• _Source document_

····················

0

Reading this post, I found that adding -XX:MaxJavaStackTraceDepth=1000000 to the JVM args will allow me to see all frames of a stack trace, which can be handy in stack overflow situations. But I'm trying to understand why it is limited to 1024 by default, and is there any danger to unlimiting it? I understand that it might use a lot of heap if there really is a StackOverflow. But given heap sizes these days, how much of a danger is that, really? Are there other concerns? There are hints that it has some performance impact, but unclear if that is true.

UPDATE: As per comment, a reasonable stack depth is far less than that. In practice I see StackOverflow at about 18000. So maybe the right limit is 100000? But the same question.

Wheezil
  • 3,157
  • 1
  • 23
  • 36
  • In general I don't think you need a depth of a million to find a recursion issue. A million seems excessive *(and would be annoying in SO errors)*. Seems like the shorter the better, with some tuning based on your runtime environment. E.g., 1K is plenty for trivial apps. Something running in Giant Big Environment might need 2x or 8x or more. – Dave Newton Jul 11 '23 at 19:18
  • This options is not for the size of the STACK, it sets the max number of frames that will be included in the stack trace from a exception, which defaults to 1024. You are right that practically speaking you won't get more than about 20k frames with the default JVM stack of 1MB. So this limit could be, say, 100k. But the question is the same: does this option have negative impacts? – Wheezil Jul 11 '23 at 19:50
  • Well sure it does, if you truly have an error being thrown at all regularly, which is 20k frames deep, and happen to log it anywhere. In that case you're going to be IO bound for quite a bit, which can definitely hurt something that was as innocent as reporting an exception. Stack traces will also tend to remove excessive/duplicate lines between chained exceptions anyhow. – Rogue Jul 11 '23 at 19:57
  • End-all point: if you're in production, why pollute the system with the noise? If you've already noticed the defect (and can reproduce it), then tick it on if you need in development in order to go down the rabbit hole. – Rogue Jul 11 '23 at 19:58
  • Good point about the size/speed of logging. Certainly argues for an option. But there are cases we cannot reproduce in the lab, must be available in production. Like... some RDBMS driver was losing its mind and throwing StackOverflow. Hard to figure out why without being able to log at least the top and bottom 100 of the stack. Which is why we are here. Was asked by support team to offer better error logs for the rare stackoverflow event. – Wheezil Jul 11 '23 at 20:06
  • Sensitive areas like a DB driver would be chief places to avoid such logs. It's a bit like a tumble dryer: it doesn't matter how you got to a SO, because once you're there it'll just keep spinning. The solution is to prevent that area from spinning, and perhaps dump relevant debug information if a SO occurs (you can catch those! Just rethrow for sanity's sake). – Rogue Jul 11 '23 at 20:19

1 Answers1

1

I wrote a little test to see how many try/throw/catch could be done in a loop. I was surprised to find that the time spent is proportional to the stack depth at which the exception is thrown, even if there are no frames between the try{} and throw. This makes sense, because the Throwable frames array is being populated at the point of the throw, up to the limit. Which leads to: yes, this option DOES have a performance impact (in addition to logging, as noted by Rogue), but only when the stack depth at the point of throw is higher than XX:MaxJavaStackTraceDepth.

····················

• _Tasks_
1. In the forum thread on Java stack trace depth, what is the default value of MaxJavaStackTraceDepth?
2. Name everyone who posted a comment in the forum thread on Java stack trace depth.

• _Dataset content_
····················

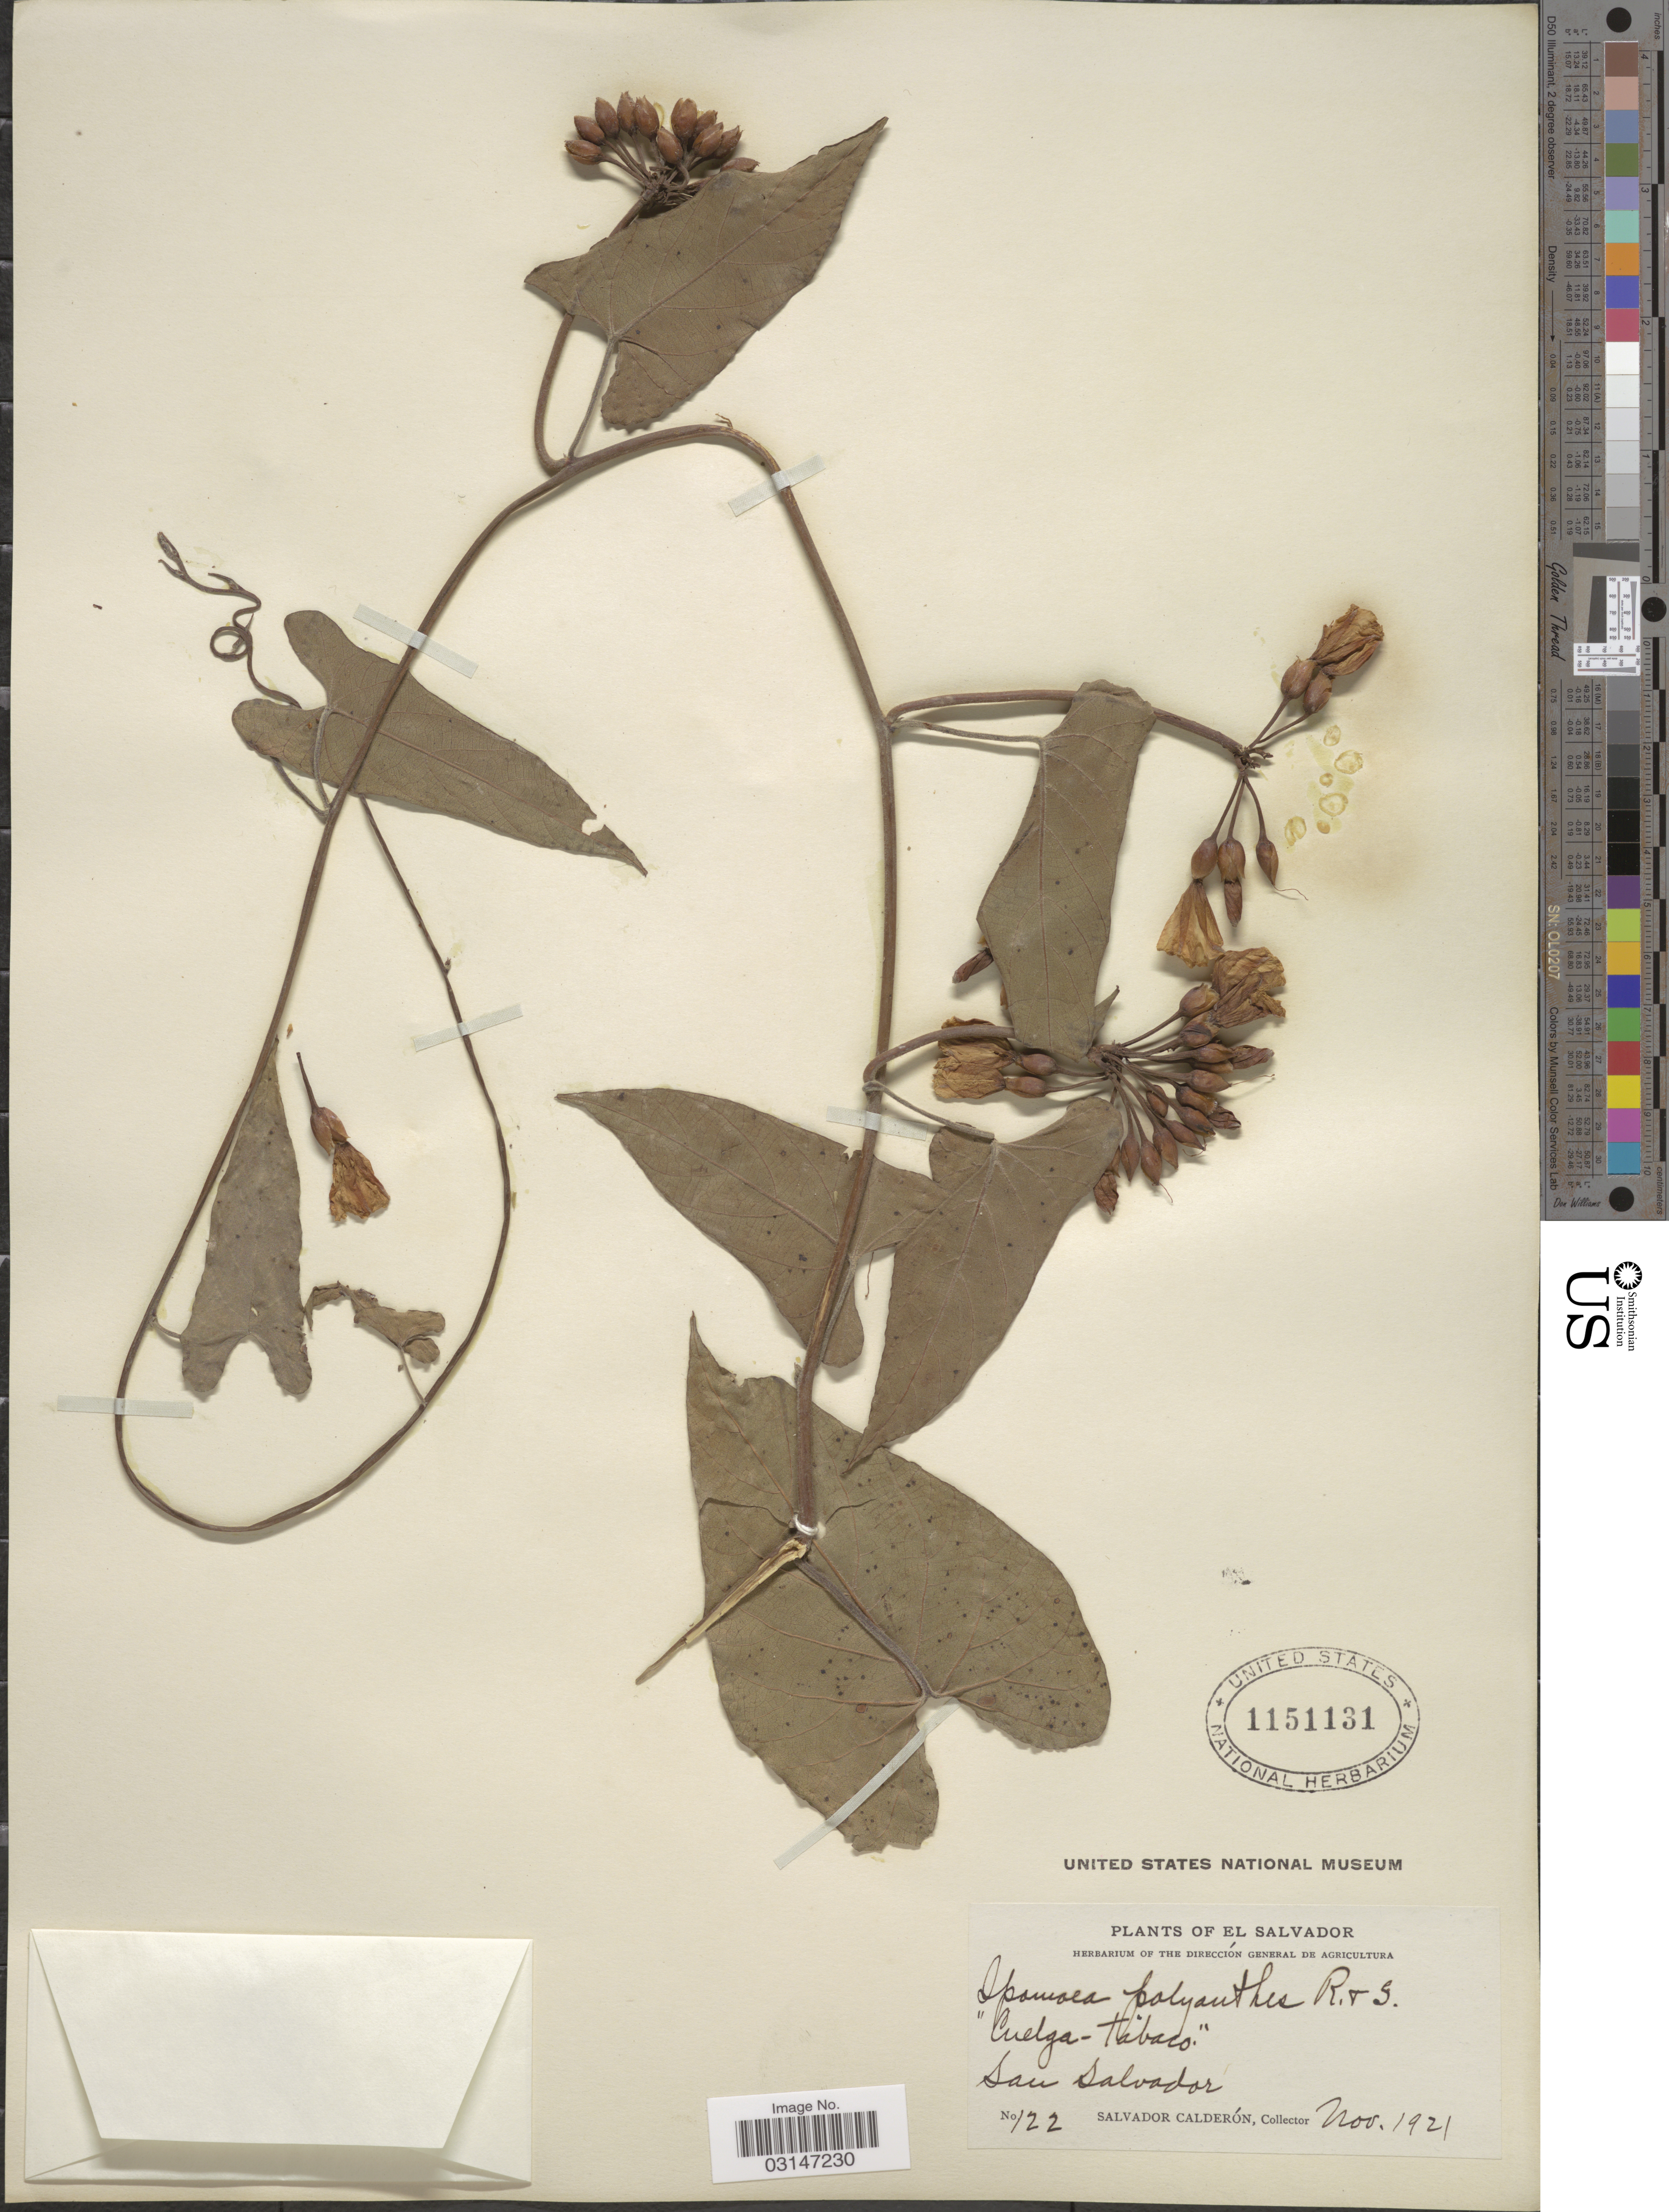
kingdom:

····················

• _Answers to the exercise_
1. 1024 frames.

2. Dave Newton, Wheezil, Rogue